0
votes

I think I mostly understand the semantics of the various memory_order flags in the C++ atomic library.

However, I'm confused about the following situation:

Suppose we have two threads - Thread A, which is a "main execution" thread, and Thread B, which is some arbitrary thread that is part of a thread pool where tasks can be scheduled and run.

If I perform a "read-write-update" atomic operation using std::memory_order_acq_rel, then perform a non-atomic write on a boolean variable, is the non-atomic write immediately visible to other threads? I would think the answer is no, unless the other threads also access the atomic variable that did the "read-write-update" operation.

So, for example, given a global std::atomic_flag variable X, a global bool value B, and a thread pool object THREADPOOL that has a member function dispatch, which will execute arbitrary function handlers in another thread:

if (!X.test_and_set(std::memory_order_acq_rel)
{
   if (SOME_CONDITION) B = true;
   THREADPOOL.dispatch([]() { 
      // This executes in Thread B
      if (B) { /* do something */ } // are we guaranteed to see changes to B?
   });
}

So in this example, the code inside the lambda function will be executed in a different thread. Is that thread necessarily going to see the (non-atomic) update to B made in the first thread? Note that the second thread does not access the atomic_flag, so my understanding is that changes to B will not necessarily be seen in the second thread.

Is my understanding correct here?
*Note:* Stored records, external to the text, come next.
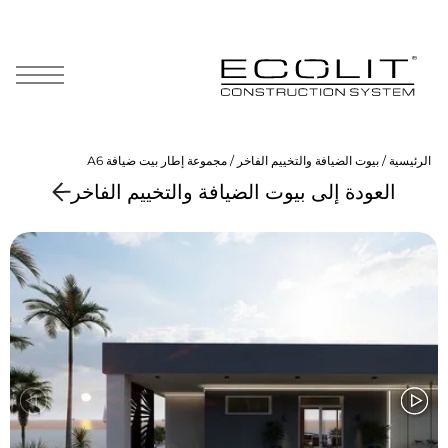
Skip
to
content
الرئيسية
/
بيوت الضيافة والتخييم الفاخر
/ مجموعة إطار بيت ضيافة А6
العودة إلى بيوت الضيافة والتخييم الفاخر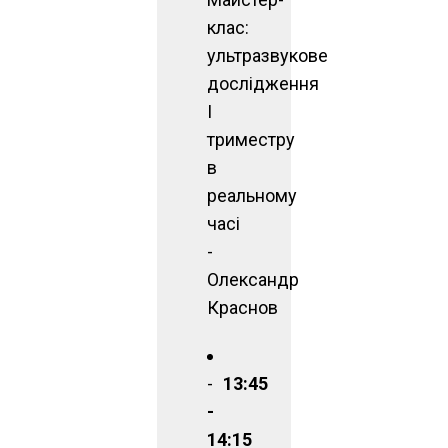
клас:
ультразвукове
дослідження
І
триместру
в
реальному
часі
-
Олександр
Краснов
13:45
-
14:15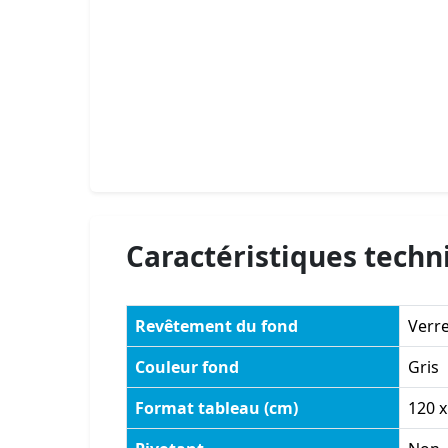
Caractéristiques techn
Revêtement du fond
Verr
Couleur fond
Gris
Format tableau (cm)
120 x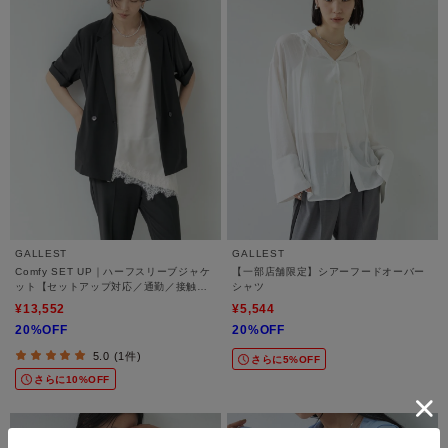
GALLEST
GALLEST
Comfy SET UP｜ハーフスリーブジャケ
【一部店舗限定】シアーフードオーバー
ット【セットアップ対応／通勤／接触冷
シャツ
感／UVカット】
¥13,552
¥5,544
20%OFF
20%OFF
5.0 (1件)
さらに5%OFF
さらに10%OFF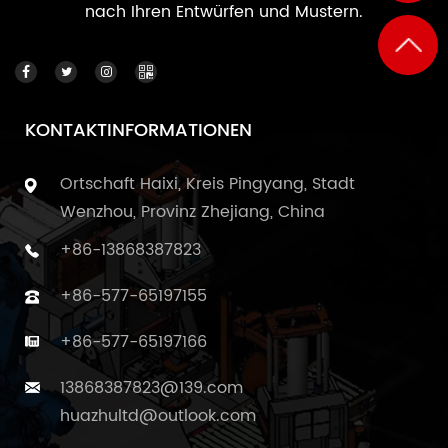
nach Ihren Entwürfen und Mustern.
KONTAKTINFORMATIONEN
Ortschaft Haixi, Kreis Pingyang, Stadt
Wenzhou, Provinz Zhejiang, China
+86-13868387823
+86-577-65197155
+86-577-65197166
13868387823@139.com
huazhultd@outlook.com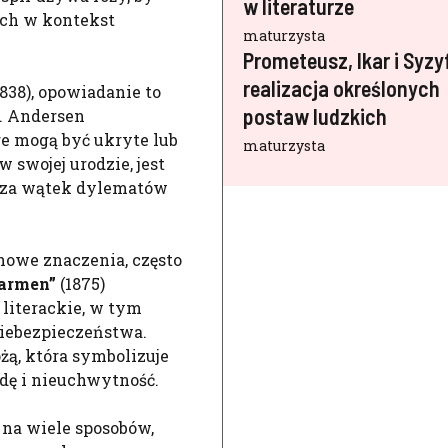
w literaturze
ych w kontekst
maturzysta
Prometeusz, Ikar i Syzy
realizacja określonych
838), opowiadanie to
postaw ludzkich
. Andersen
re mogą być ukryte lub
maturzysta
 swojej urodzie, jest
dza wątek dylematów
nowe znaczenia, często
armen”
(1875)
 literackie, w tym
niebezpieczeństwa.
óżą, która symbolizuje
odę i nieuchwytność.
na wiele sposobów,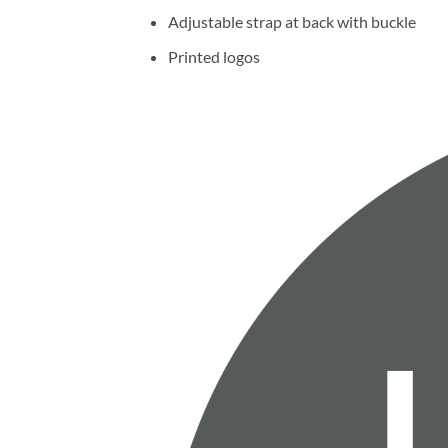
Adjustable strap at back with buckle
Printed logos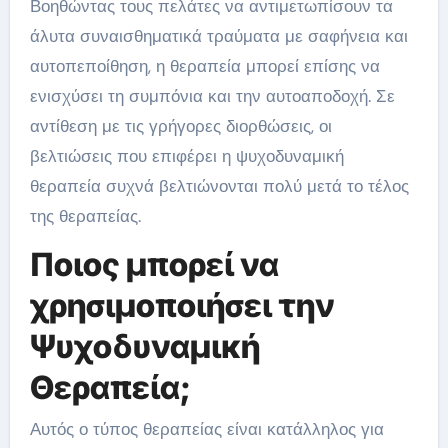
Βοηθώντας τους πελάτες να αντιμετωπίσουν τα
άλυτα συναισθηματικά τραύματα με σαφήνεια και
αυτοπεποίθηση, η θεραπεία μπορεί επίσης να
ενισχύσει τη συμπόνια και την αυτοαποδοχή. Σε
αντίθεση με τις γρήγορες διορθώσεις, οι
βελτιώσεις που επιφέρει η ψυχοδυναμική
θεραπεία συχνά βελτιώνονται πολύ μετά το τέλος
της θεραπείας.
Ποιος μπορεί να
χρησιμοποιήσει την
Ψυχοδυναμική
Θεραπεία;
Αυτός ο τύπος θεραπείας είναι κατάλληλος για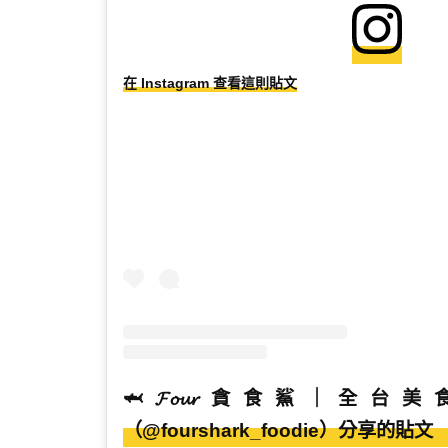
在 Instagram 查看這則貼文
🦈𝓕𝓸𝓾𝓻貪食鯊｜全台
（@fourshark_foodie）分享的貼文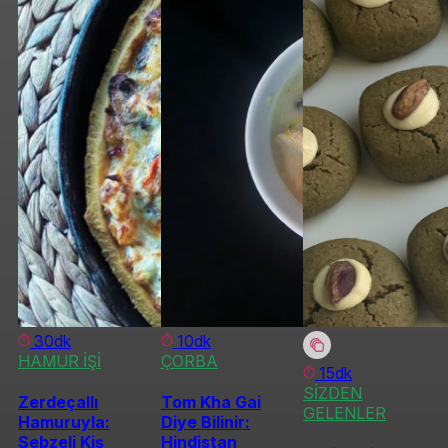
30dk
10dk
HAMUR İŞİ
ÇORBA
15dk
SİZDEN
Zerdeçallı
Tom Kha Gai
GELENLER
Hamuruyla:
Diye Bilinir:
Sebzeli Kiş
Hindistan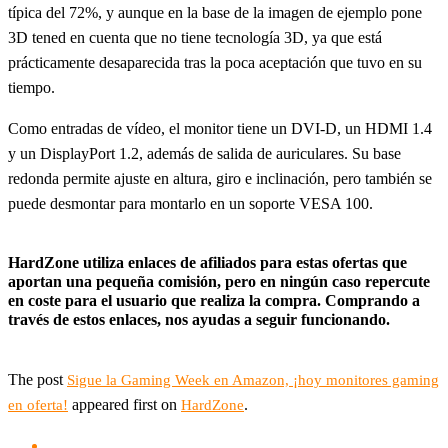
típica del 72%, y aunque en la base de la imagen de ejemplo pone
3D tened en cuenta que no tiene tecnología 3D, ya que está
prácticamente desaparecida tras la poca aceptación que tuvo en su
tiempo.
Como entradas de vídeo, el monitor tiene un DVI-D, un HDMI 1.4
y un DisplayPort 1.2, además de salida de auriculares. Su base
redonda permite ajuste en altura, giro e inclinación, pero también se
puede desmontar para montarlo en un soporte VESA 100.
HardZone utiliza enlaces de afiliados para estas ofertas que
aportan una pequeña comisión, pero en ningún caso repercute
en coste para el usuario que realiza la compra. Comprando a
través de estos enlaces, nos ayudas a seguir funcionando.
The post
Sigue la Gaming Week en Amazon, ¡hoy monitores gaming
appeared first on
.
en oferta!
HardZone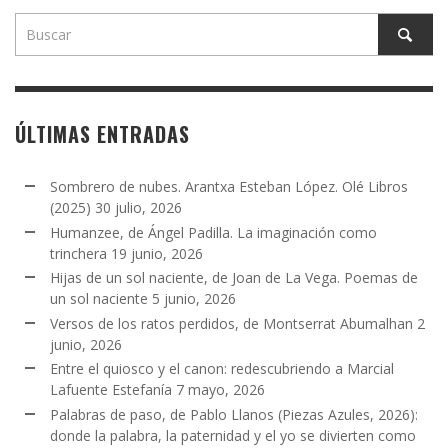
ÚLTIMAS ENTRADAS
Sombrero de nubes. Arantxa Esteban López. Olé Libros
(2025)
30 julio, 2026
Humanzee, de Ángel Padilla. La imaginación como
trinchera
19 junio, 2026
Hijas de un sol naciente, de Joan de La Vega. Poemas de
un sol naciente
5 junio, 2026
Versos de los ratos perdidos, de Montserrat Abumalhan
2
junio, 2026
Entre el quiosco y el canon: redescubriendo a Marcial
Lafuente Estefanía
7 mayo, 2026
Palabras de paso, de Pablo Llanos (Piezas Azules, 2026):
donde la palabra, la paternidad y el yo se divierten como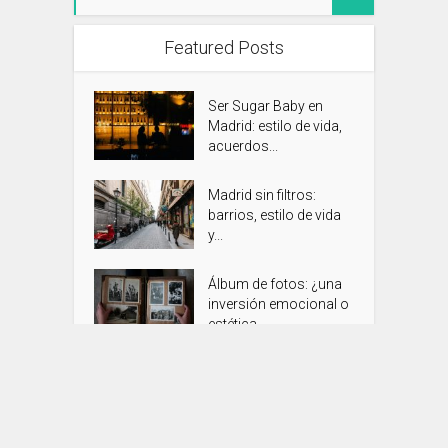
Featured Posts
Ser Sugar Baby en
Madrid: estilo de vida,
acuerdos...
Madrid sin filtros:
barrios, estilo de vida
y...
Álbum de fotos: ¿una
inversión emocional o
estética...
Control horario legal y
gestión de vacaciones
para...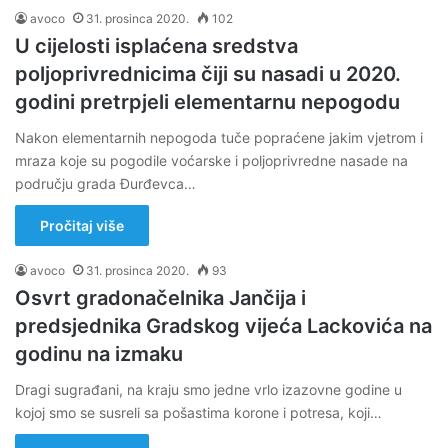
avoco
31. prosinca 2020.
102
U cijelosti isplaćena sredstva
poljoprivrednicima čiji su nasadi u 2020.
godini pretrpjeli elementarnu nepogodu
Nakon elementarnih nepogoda tuče popraćene jakim vjetrom i
mraza koje su pogodile voćarske i poljoprivredne nasade na
području grada Đurđevca…
Pročitaj više
avoco
31. prosinca 2020.
93
Osvrt gradonačelnika Jančija i
predsjednika Gradskog vijeća Lackovića na
godinu na izmaku
Dragi sugrađani, na kraju smo jedne vrlo izazovne godine u
kojoj smo se susreli sa pošastima korone i potresa, koji…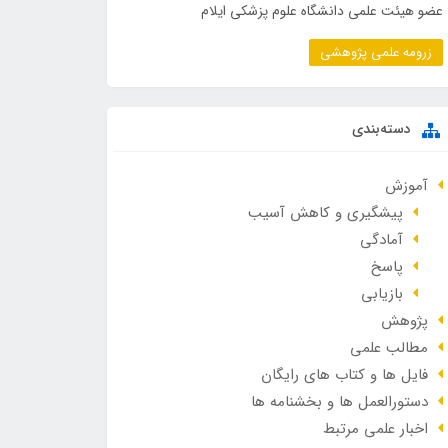
عضو هیئت علمی دانشگاه علوم پزشکی ایلام
زرومه علمی پژوهشی
دسته‌بندی
آموزش
پیشگیری و کاهش آسیب
آمادگی
پاسخ
بازیابی
پژوهش
مطالب علمی
فایل ها و کتاب های رایگان
دستورالعمل ها و بخشنامه ها
اخبار علمی مرتبط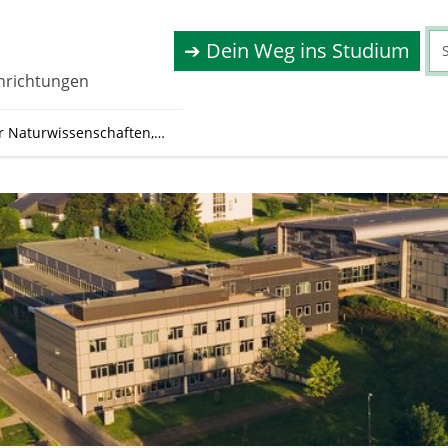
➔ Dein Weg ins Studium
inrichtungen
ür Naturwissenschaften,…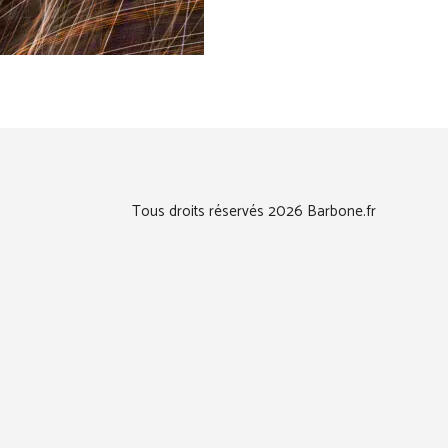
Tous droits réservés 2026 Barbone.fr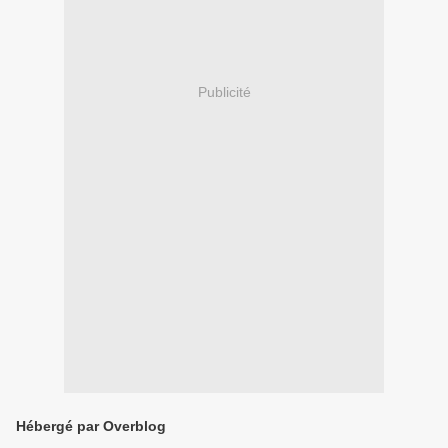
Publicité
Hébergé par Overblog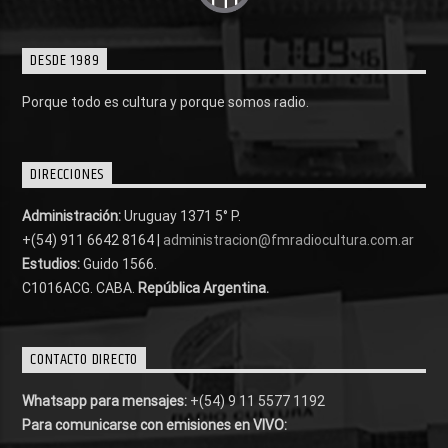
DESDE 1989
Porque todo es cultura y porque somos radio.
DIRECCIONES
Administración:
Uruguay 1371 5° P.
+(54) 911 6642 8164 |
administracion@fmradiocultura.com.ar
Estudios:
Guido 1566.
C1016ACG
. CABA.
República Argentina.
CONTACTO DIRECTO
Whatsapp para mensajes:
+(54) 9 11 5577 1192
Para comunicarse con emisiones en VIVO: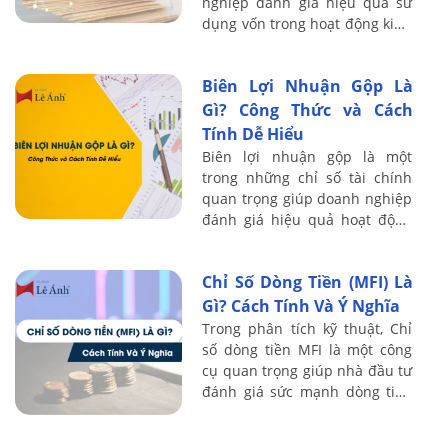
nghiệp đánh giá hiệu quả sử
dụng vốn trong hoạt động kinh
doanh hàng ngày. Hiểu rõ về
vòng quay vốn lưu động giúp
Biên Lợi Nhuận Gộp Là
doanh ...
Gì? Công Thức và Cách
Tính Dễ Hiểu
Biên lợi nhuận gộp là một
trong những chỉ số tài chính
quan trọng giúp doanh nghiệp
đánh giá hiệu quả hoạt động
sản xuất và kinh doanh. Thông
qua biên lợi nhuận gộp, doanh
Chỉ Số Dòng Tiền (MFI) Là
nghiệp ...
Gì? Cách Tính Và Ý Nghĩa
Trong phân tích kỹ thuật, Chỉ
số dòng tiền MFI là một công
cụ quan trọng giúp nhà đầu tư
đánh giá sức mạnh dòng tiền
chảy vào và ra khỏi một tài sản
tài chính. Không chỉ phản ánh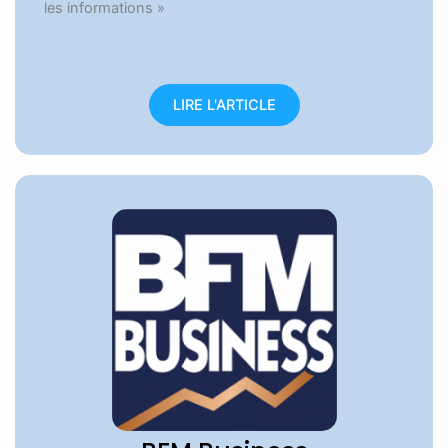
les informations »
LIRE L'ARTICLE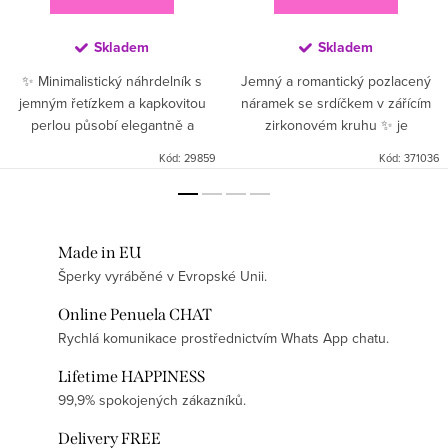
Skladem
Skladem
✨ Minimalistický náhrdelník s
Jemný a romantický pozlacený
jemným řetízkem a kapkovitou
náramek se srdíčkem v zářícím
perlou působí elegantně a
zirkonovém kruhu ✨ je
vzdušně. Dominantou je
dokonalým symbolem lásky, něhy
Kód:
29859
Kód:
371036
jednoduchý tvar s decentním
a elegance. Minimalistický design
srdíčkem a vertikálním závěsem,
působí luxusně a dokonale...
který...
Made in EU
Šperky vyráběné v Evropské Unii.
Online Penuela CHAT
Rychlá komunikace prostřednictvím Whats App chatu.
Lifetime HAPPINESS
99,9% spokojených zákazníků.
Delivery FREE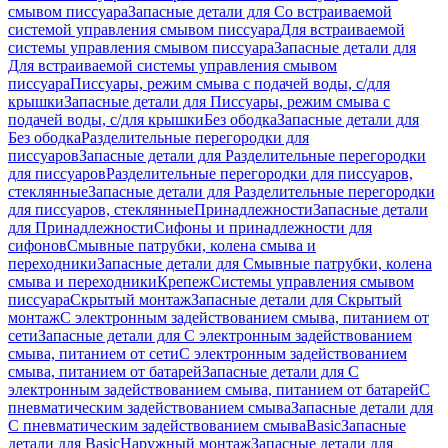
смывом писсуара
Запасные детали для Со встраиваемой
системой управления смывом писсуара
Для встраиваемой
системы управления смывом писсуара
Запасные детали для
Для встраиваемой системы управления смывом
писсуара
Писсуары, режим смыва с подачей воды, с/для
крышки
Запасные детали для Писсуары, режим смыва с
подачей воды, с/для крышки
Без ободка
Запасные детали для
Без ободка
Разделительные перегородки для
писсуаров
Запасные детали для Разделительные перегородки
для писсуаров
Разделительные перегородки для писсуаров,
стеклянные
Запасные детали для Разделительные перегородки
для писсуаров, стеклянные
Принадлежности
Запасные детали
для Принадлежности
Сифоны и принадлежности для
сифонов
Смывные патрубки, колена смыва и
переходники
Запасные детали для Смывные патрубки, колена
смыва и переходники
Крепеж
Системы управления смывом
писсуара
Скрытый монтаж
Запасные детали для Скрытый
монтаж
С электронным задействованием смыва, питанием от
сети
Запасные детали для С электронным задействованием
смыва, питанием от сети
С электронным задействованием
смыва, питанием от батарей
Запасные детали для С
электронным задействованием смыва, питанием от батарей
С
пневматическим задействованием смыва
Запасные детали для
С пневматическим задействованием смыва
Basic
Запасные
детали для Basic
Наружный монтаж
Запасные детали для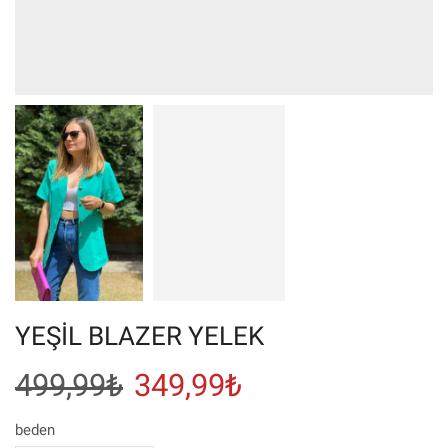
YEŞİL BLAZER YELEK
Orijinal
Şu
499,99
₺
349,99
₺
fiyat:
andaki
beden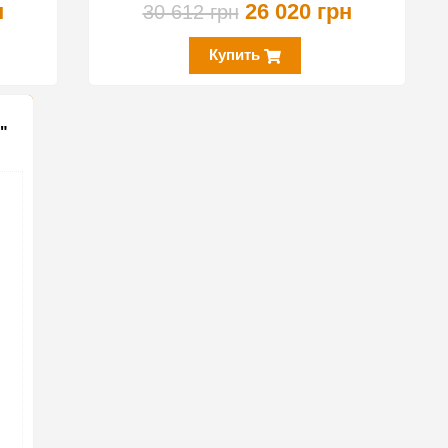
н
26 020 грн
30 612 грн
Купить
"
10%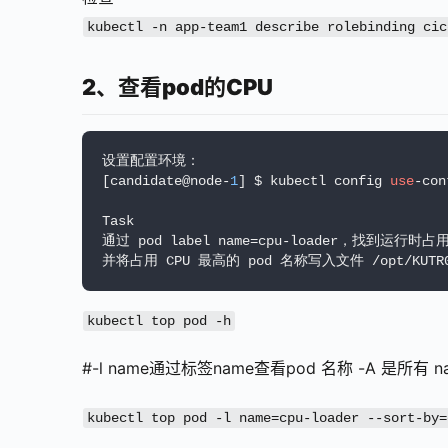
kubectl -n app-team1 describe rolebinding cic
2、查看pod的CPU
设置配置环境：

[candidate@node-
1
] $ kubectl config 
use
-con
Task

通过 pod label name=cpu-loader，找到运行时占用
并将占用 CPU 最高的 pod 名称写入文件 /opt/KUTR0
kubectl top pod -h
#-l name通过标签name查看pod 名称 -A 是所有 na
kubectl top pod -l name=cpu-loader --sort-by=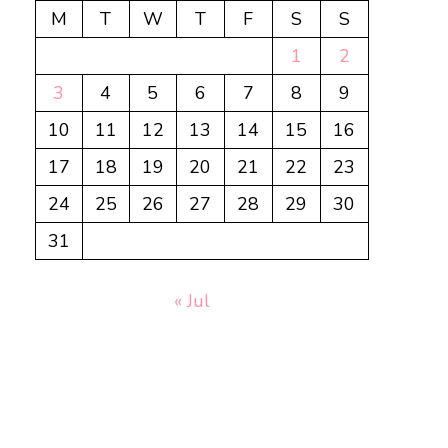
M
T
W
T
F
S
S
1
2
3
4
5
6
7
8
9
10
11
12
13
14
15
16
17
18
19
20
21
22
23
24
25
26
27
28
29
30
31
« Jul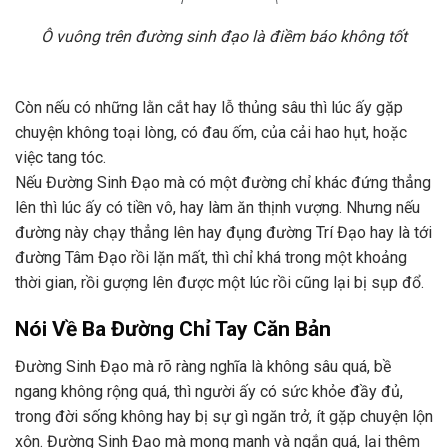
Ô vuông trên đường sinh đạo là điềm báo không tốt
Còn nếu có những lằn cắt hay lỗ thủng sâu thì lúc ấy gặp
chuyện không toại lòng, có đau ốm, của cải hao hụt, hoặc
việc tang tóc.
Nếu Đường Sinh Đạo mà có một đường chỉ khác đứng thẳng
lên thì lúc ấy có tiền vô, hay làm ăn thịnh vượng. Nhưng nếu
đường này chạy thẳng lên hay đụng đường Trí Đạo hay là tới
đường Tâm Đạo rồi lặn mất, thì chỉ khá trong một khoảng
thời gian, rồi gượng lên được một lúc rồi cũng lại bị sụp đổ.
Nói Về Ba Đường Chỉ Tay Căn Bản
Đường Sinh Đạo mà rõ ràng nghĩa là không sâu quá, bề
ngang không rộng quá, thì người ấy có sức khỏe đầy đủ,
trong đời sống không hay bị sự gì ngăn trở, ít gặp chuyện lộn
xộn. Đường Sinh Đạo mà mong manh và ngắn quá, lại thêm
And if so, would using std::memory_order_seq_cst change that?

2

2 Answers

3
votes

Correct implementation of dispatch method in THREADPOOL should provide happens-before relation between all operations executed by the caller before this method call and all operations executed by the function(lambda in your case), passed to the method.

So, auxiliary thread, executed your lambda function, will definitely see value of B, assigned by the main thread.

Without happens-before order, the only way to garantee immediate visibility of variable modification is to use std::memory_order_seq_cst for both modification and reading. See, e.g., this question.

3
votes

No memory order specification makes future memory accesses visible. At most, they prevent them from becoming visible before the atomic access is visible.

If you want to ensure a particular access does become visible, you must either enforce a particular memory ordering on that access or you must have a future access that uses memory ordering to ensure it is sequenced after the access you want to make visible.

All atomic operations are atomic. Memory ordering only allows you to do three things:

  1. Establish ordering of this atomic operation with respect to prior operations, atomic or not -- this operation is guaranteed to come after them.

  2. Establish ordering of this operation with respect to future operations, atomic or not -- this operation is guaranteed to come before them.

  3. Establish ordering with other atomic operations.

None of these ensure future non-atomic operations occur "soon" or become visible at any particular time.